Adrian Nilsson

DS
3papers
7citations
Novelty45%
AI Score20

3 Papers

DSNov 21, 2019
S-RASTER: Contraction Clustering for Evolving Data Streams

Gregor Ulm, Simon Smith, Adrian Nilsson et al.

Contraction Clustering (RASTER) is a single-pass algorithm for density-based clustering of 2D data. It can process arbitrary amounts of data in linear time and in constant memory, quickly identifying approximate clusters. It also exhibits good scalability in the presence of multiple CPU cores. RASTER exhibits very competitive performance compared to standard clustering algorithms, but at the cost of decreased precision. Yet, RASTER is limited to batch processing and unable to identify clusters that only exist temporarily. In contrast, S-RASTER is an adaptation of RASTER to the stream processing paradigm that is able to identify clusters in evolving data streams. This algorithm retains the main benefits of its parent algorithm, i.e. single-pass linear time cost and constant memory requirements for each discrete time step within a sliding window. The sliding window is efficiently pruned, and clustering is still performed in linear time. Like RASTER, S-RASTER trades off an often negligible amount of precision for speed. Our evaluation shows that competing algorithms are at least 50% slower. Furthermore, S-RASTER shows good qualitative results, based on standard metrics. It is very well suited to real-world scenarios where clustering does not happen continually but only periodically.

DSJul 8, 2019
Contraction Clustering (RASTER): A Very Fast Big Data Algorithm for Sequential and Parallel Density-Based Clustering in Linear Time, Constant Memory, and a Single Pass

Gregor Ulm, Simon Smith, Adrian Nilsson et al.

Clustering is an essential data mining tool for analyzing and grouping similar objects. In big data applications, however, many clustering algorithms are infeasible due to their high memory requirements and/or unfavorable runtime complexity. In contrast, Contraction Clustering (RASTER) is a single-pass algorithm for identifying density-based clusters with linear time complexity. Due to its favorable runtime and the fact that its memory requirements are constant, this algorithm is highly suitable for big data applications where the amount of data to be processed is huge. It consists of two steps: (1) a contraction step which projects objects onto tiles and (2) an agglomeration step which groups tiles into clusters. This algorithm is extremely fast in both sequential and parallel execution. Our quantitative evaluation shows that a sequential implementation of RASTER performs significantly better than various standard clustering algorithms. Furthermore, the parallel speedup is significant: on a contemporary workstation, an implementation in Rust processes a batch of 500 million points with 1 million clusters in less than 50 seconds on one core. With 8 cores, the algorithm is about four times faster.

DCMar 22, 2019
Facilitating Rapid Prototyping in the OODIDA Data Analytics Platform via Active-Code Replacement

Gregor Ulm, Simon Smith, Adrian Nilsson et al.

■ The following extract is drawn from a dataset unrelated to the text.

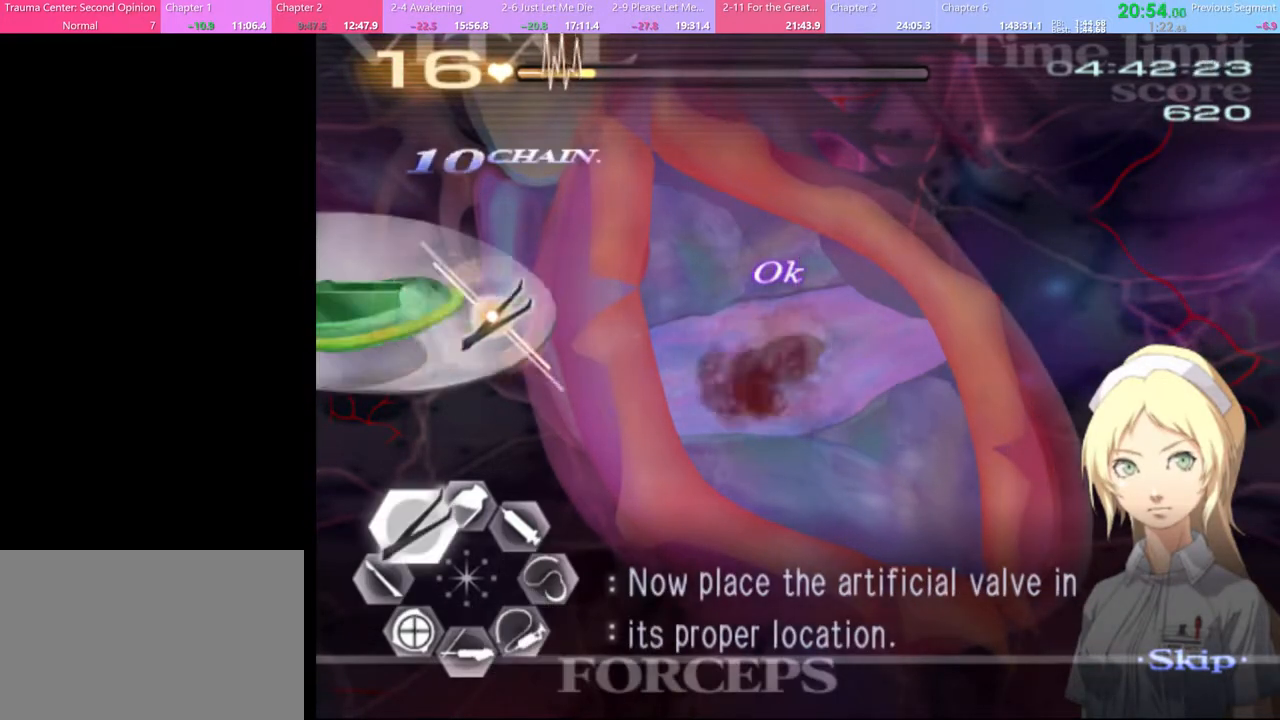
{"keys": ["a", "w"], "mouse": ["left", "right"], "events": [[167, "mouse_left", "down"], [167, "mouse_right", "down"]]}
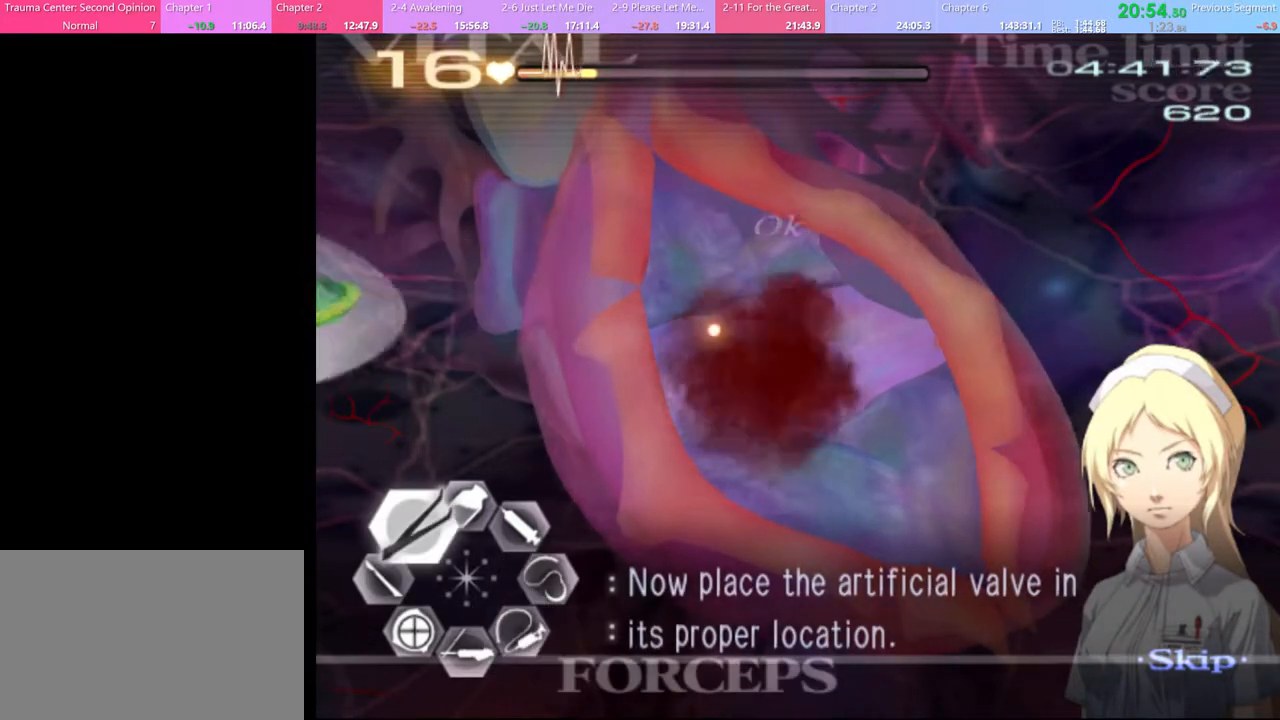
{"keys": ["d", "s"], "mouse": [], "events": [[133, "mouse_left", "up"], [133, "mouse_right", "up"], [200, "w", "up"], [233, "a", "up"], [267, "d", "down"], [300, "s", "down"]]}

OODIDA (On-board/Off-board Distributed Data Analytics) is a platform for distributed real-time analytics, targeting fleets of reference vehicles in the automotive industry. Its users are data analysts. The bulk of the data analytics tasks are performed by clients (on-board), while a central cloud server performs supplementary tasks (off-board). OODIDA can be automatically packaged and deployed, which necessitates restarting parts of the system, or all of it. As this is potentially disruptive, we added the ability to execute user-defined Python modules on clients as well as the server. These modules can be replaced without restarting any part of the system; they can even be replaced between iterations of an ongoing assignment. This feature is referred to as active-code replacement. It facilitates use cases such as iterative A/B testing of machine learning algorithms or modifying experimental algorithms on-the-fly. Consistency of results is achieved by majority vote, which prevents tainted state. Active-code replacement can be done in less than a second in an idealized setting whereas a standard deployment takes many orders of magnitude more time. The main contribution of this paper is the description of a relatively straightforward approach to active-code replacement that is very user-friendly. It enables a data analyst to quickly execute custom code on the cloud server as well as on client devices. Sensible safeguards and design decisions ensure that this feature can be used by non-specialists who are not familiar with the implementation of OODIDA in general or this feature in particular. As a consequence of adding the active-code replacement feature, OODIDA is now very well-suited for rapid prototyping.